§ WHAT YOU WILL DO: Skipping all pictures, print exactly the lines below from the one with "目標達成が原因ではない。" through the final line.

-.-.-

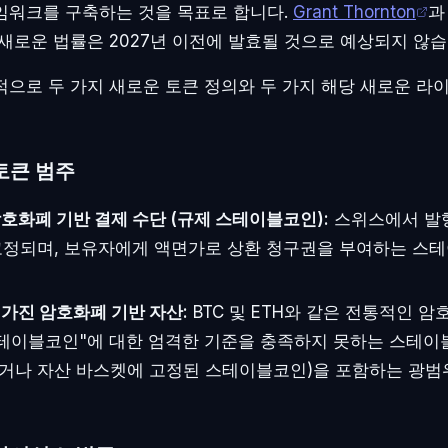
임워크를 구축하는 것을 목표로 합니다.
Grant Thornton
과
 새로운 법률은 2027년 이전에 발효될 것으로 예상되지 않습
적으로 두 가지 새로운 토큰 정의와 두 가지 해당 새로운 라
토큰 범주
암호화폐 기반 결제 수단 (규제 스테이블코인):
스위스에서 발
고정되며, 보유자에게 액면가로 상환 청구권을 부여하는 스
 가진 암호화폐 기반 자산:
BTC 및 ETH와 같은 전통적인 
스테이블코인"에 대한 엄격한 기준을 충족하지 못하는 스테이블
거나 자산 바스켓에 고정된 스테이블코인)을 포함하는 광범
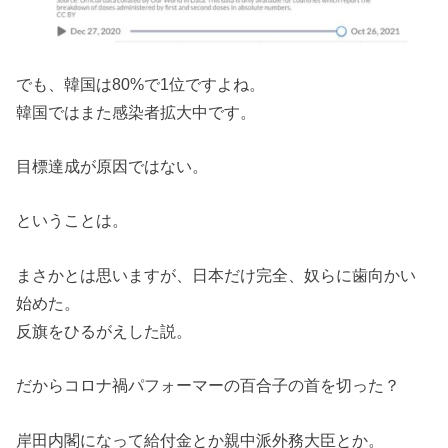
でも、韓国は80%で1位ですよね。
韓国ではまた感染者拡大中です。
目標達成が原因ではない。
ということは。
まさかとは思いますが、日本だけ完全、奴らに歯向かい
始めた。
反旗をひるがえした説。
だからコロナ禍パフォーマーの百合子の首を切った？
岸田内閣になって給付金とか親中派外務大臣とか。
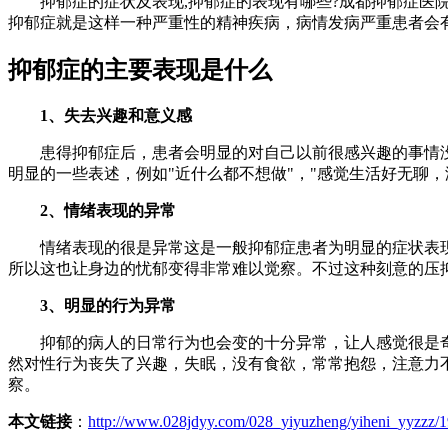
抑郁症的症状及表现,抑郁症的表现有哪些?成都抑郁症医院
抑郁症就是这样一种严重性的精神疾病，病情发病严重患者会
抑郁症的主要表现是什么
1、失去兴趣和意义感
患得抑郁症后，患者会明显的对自己以前很感兴趣的事情没
明显的一些表述，例如"近什么都不想做"，"感觉生活好无聊
2、情绪表现的异常
情绪表现的很是异常这是一般抑郁症患者为明显的症状表现
所以这也让身边的忧郁变得非常难以觉察。不过这种刻意的压
3、明显的行为异常
抑郁的病人的日常行为也会变的十分异常，让人感觉很是奇怪
然对性行为丧失了兴趣，失眠，没有食欲，常常抱怨，注意力
察。
本文链接
：
http://www.028jdyy.com/028_yiyuzheng/yiheni_yyzzz/1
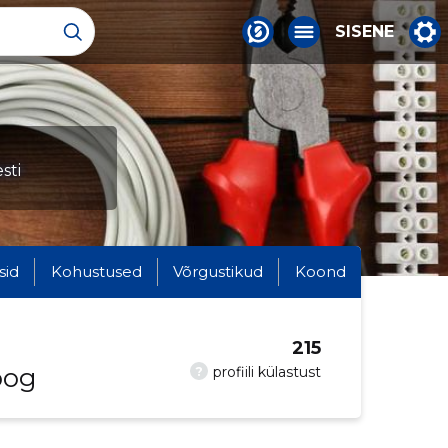
SISENE
sti
sid
Kohustused
Võrgustikud
Koond
215
oog
?
profiili külastust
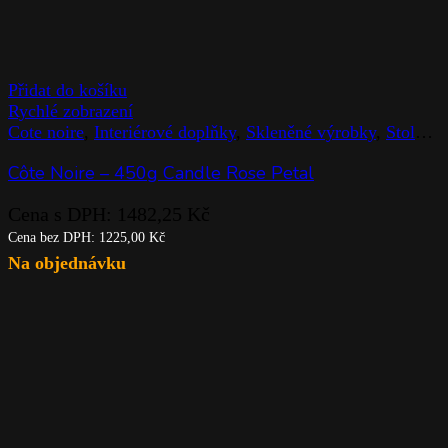
Přidat do košíku
Rychlé zobrazení
Cote noire
,
Interiérové doplňky
,
Skleněné výrobky
,
Stolováni
Côte Noire – 450g Candle Rose Petal
Cena s DPH:
1482,25
Kč
Cena bez DPH:
1225,00
Kč
Na objednávku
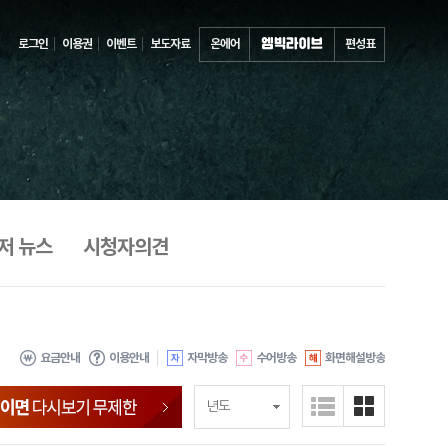
로그인
이용권
이벤트
보도자료
온에어
편성표
저 뉴스
시청자의견
요금안내
이용안내
자막방송
수어방송
화면해설방송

-.-.-

§ YOUR SOLUTION:
目標達成が原因ではない。
ということは。
まさかとは思いますが、日本だけ完全、奴らに歯向かい
始めた。
反旗をひるがえした説。
だからコロナ禍パフォーマーの百合子の首を切った？
岸田内閣になって給付金とか親中派外務大臣とか。
抑郁症的症状及表现,抑郁症的表现有哪些?成都抑郁症医院
抑郁症就是这样一种严重性的精神疾病，病情发病严重患者会
抑郁症的主要表现是什么
1、失去兴趣和意义感
患得抑郁症后，患者会明显的对自己以前很感兴趣的事情没
明显的一些表述，例如"近什么都不想做"，"感觉生活好无聊
2、情绪表现的异常
情绪表现的很是异常这是一般抑郁症患者为明显的症状表现
所以这也让身边的忧郁变得非常难以觉察。不过这种刻意的压
3、明显的行为异常
抑郁的病人的日常行为也会变的十分异常，让人感觉很是奇怪
然对性行为丧失了兴趣，失眠，没有食欲，常常抱怨，注意力
察。
本文链接
：
http://www.028jdyy.com/028_yiyuzheng/yiheni_yyzzz/1
SISENE
sti
sid
Kohustused
Võrgustikud
Koond
215
oog
?
profiili külastust
Přidat do košíku
Rychlé zobrazení
Cote noire
,
Interiérové doplňky
,
Skleněné výrobky
,
Stolováni
Côte Noire – 450g Candle Rose Petal
Cena s DPH:
1482,25
Kč
Cena bez DPH:
1225,00
Kč
Na objednávku
로그인
이용권
이벤트
보도자료
온에어
편성표
저 뉴스
시청자의견
요금안내
이용안내
자막방송
수어방송
화면해설방송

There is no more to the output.